Recent studies have identified a bacterial strain with remarkable potential to degrade per- and polyfluoroalkyl substances (PFAS), commonly known as “forever chemicals.” Researchers from the University at Buffalo have pinpointed Labrys portucalensis F11 (F11) as a key player in breaking down these persistent contaminants.
Understanding PFAS and Their Environmental Impact
- PFAS have been widely used since the 1950s.
- These chemicals are prevalent in products like nonstick cookware and firefighting foams.
- Their robust carbon-fluorine bonds make them highly resistant to natural degradation.
- Due to their persistence, PFAS accumulate in water and soil, posing environmental and health risks.
Discovery and Capabilities of Labrys portucalensis F11
- The F11 strain was originally isolated from contaminated soil in Portugal.

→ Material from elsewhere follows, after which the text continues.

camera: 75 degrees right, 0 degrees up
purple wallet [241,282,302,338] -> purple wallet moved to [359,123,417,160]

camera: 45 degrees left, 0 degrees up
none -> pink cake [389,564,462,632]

- It has demonstrated the ability to metabolize various pollutants, including pharmaceuticals.
- Until now, its effectiveness in degrading PFAS remained unexplored.
- Laboratory tests confirmed that F11 could break down more than 90% of perfluorooctane sulfonic acid (PFOS) within 100 days.

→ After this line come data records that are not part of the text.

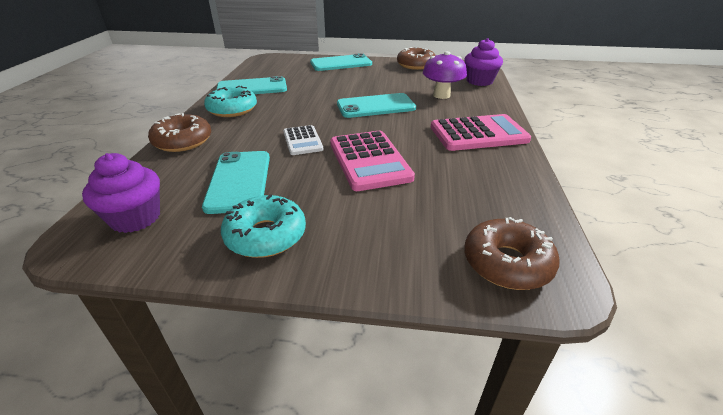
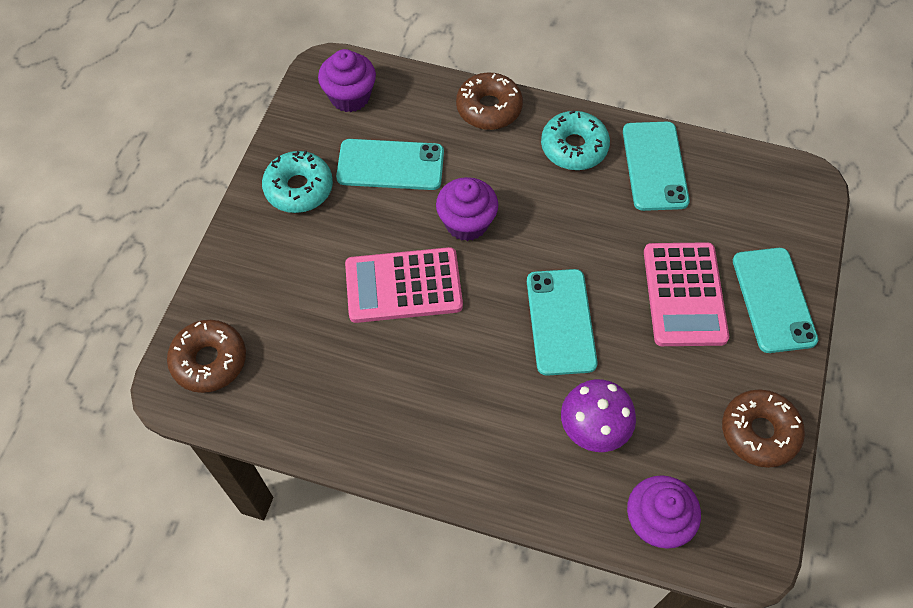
camera: 100 degrees right, 25 degrees up
white calculator [283,125,323,155] -> purple cupcake [436,177,498,241]
pink calculator [431,114,531,151] -> pink calculator moved to [644,242,729,346]

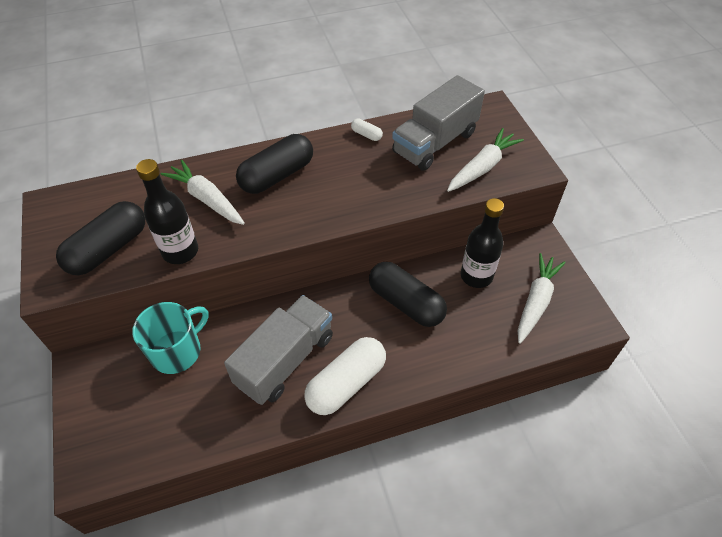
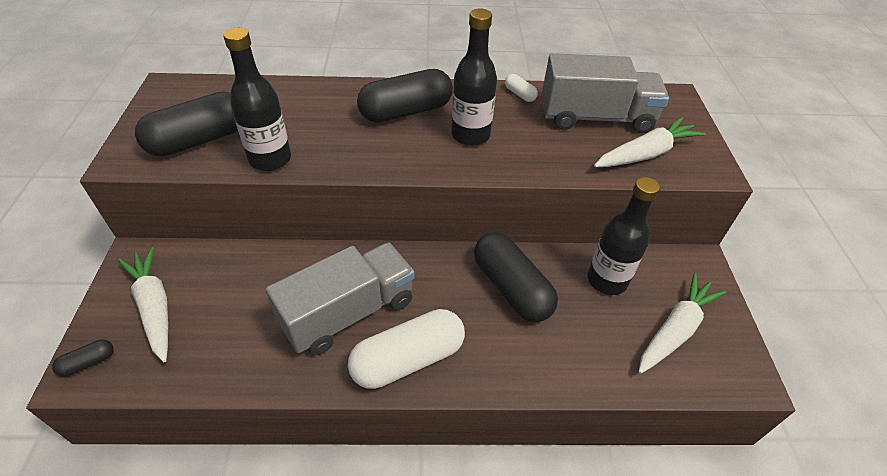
camera: 15 degrees right, 5 degrees down
turquoise mug [132,302,209,374] -> none
white carrot [161,160,245,225] -> white carrot moved to [118,247,168,362]
grey truck [392,75,485,171] -> grey truck turned 150 degrees counterclockwise [542,53,669,133]
none -> black capsule [52,340,114,377]
none -> black bottle [451,8,497,146]

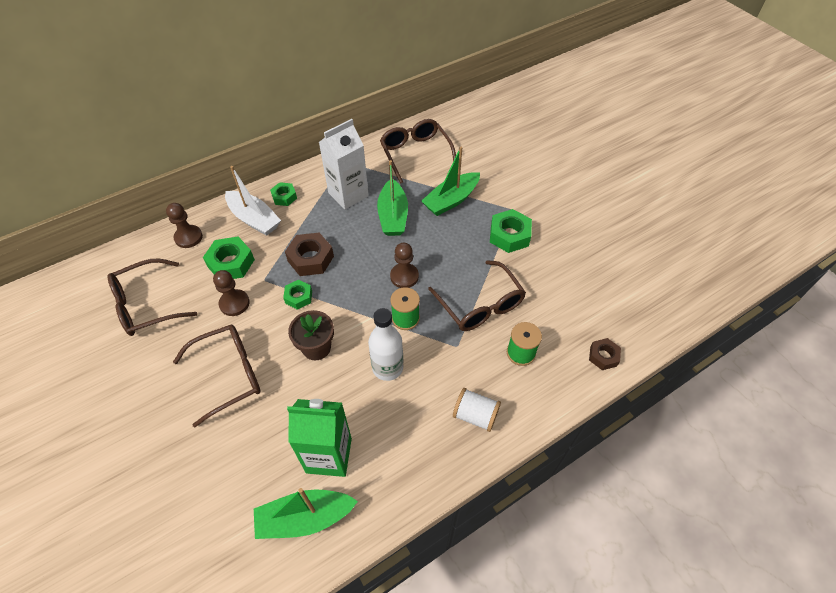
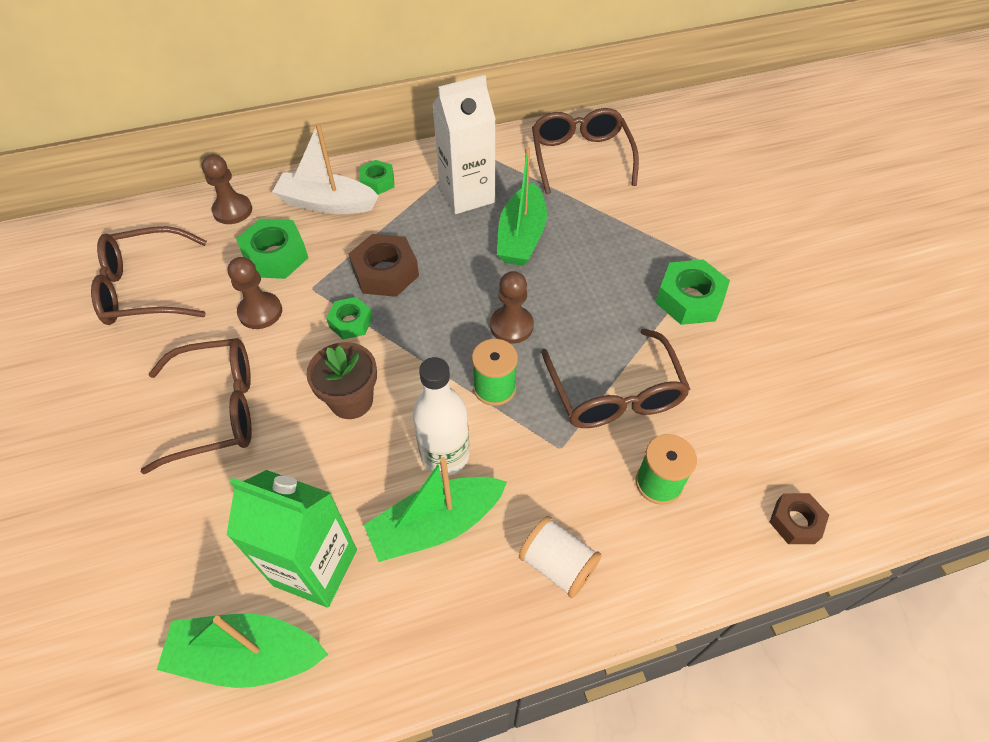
camera: 15 degrees right, 0 degrees up
white boat [225,166,281,236] -> white boat turned 135 degrees clockwise [272,123,379,214]
green boat [421,147,480,216] -> green boat moved to [364,457,507,562]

How F11 Works: Mechanism of Action
- F11 degrades PFAS by cleaving carbon-fluorine bonds.
- The bacteria not only break down PFOS but also remove fluorine from its byproducts.
- This dual mechanism enhances the efficiency of PFAS degradation.
- Elevated fluoride levels in test samples confirmed the bond cleavage process.
Experimental Testing and Results
- Researchers incubated F11 in sealed flasks where PFAS served as the sole carbon source.
- Over time, the strain showcased significant degradation abilities:
- 90% reduction of PFOS within 100 days.
- 58% degradation of 5:3 fluorotelomer carboxylic acid.
- 21% breakdown of 6:2 fluorotelomer sulfonate.
Challenges and Future Research
- F11 requires prolonged exposure to achieve effective PFAS degradation.
- Current experiments lack competing carbon sources, which may differ from real-world conditions.
- Future research aims to refine the process and introduce nutrient support to enhance F11’s efficiency in natural settings.
Potential Applications in Environmental Remediation
- Bioaugmentation strategies could incorporate F11 into contaminated sites or wastewater treatment systems.
- Implementing F11 in treatment plants may significantly improve PFAS removal.
- The research team emphasizes the need for further microbial studies to develop sustainable PFAS remediation solutions.
Labrys portucalensis F11 represents a promising tool in the fight against persistent environmental pollutants, offering hope for a cleaner future.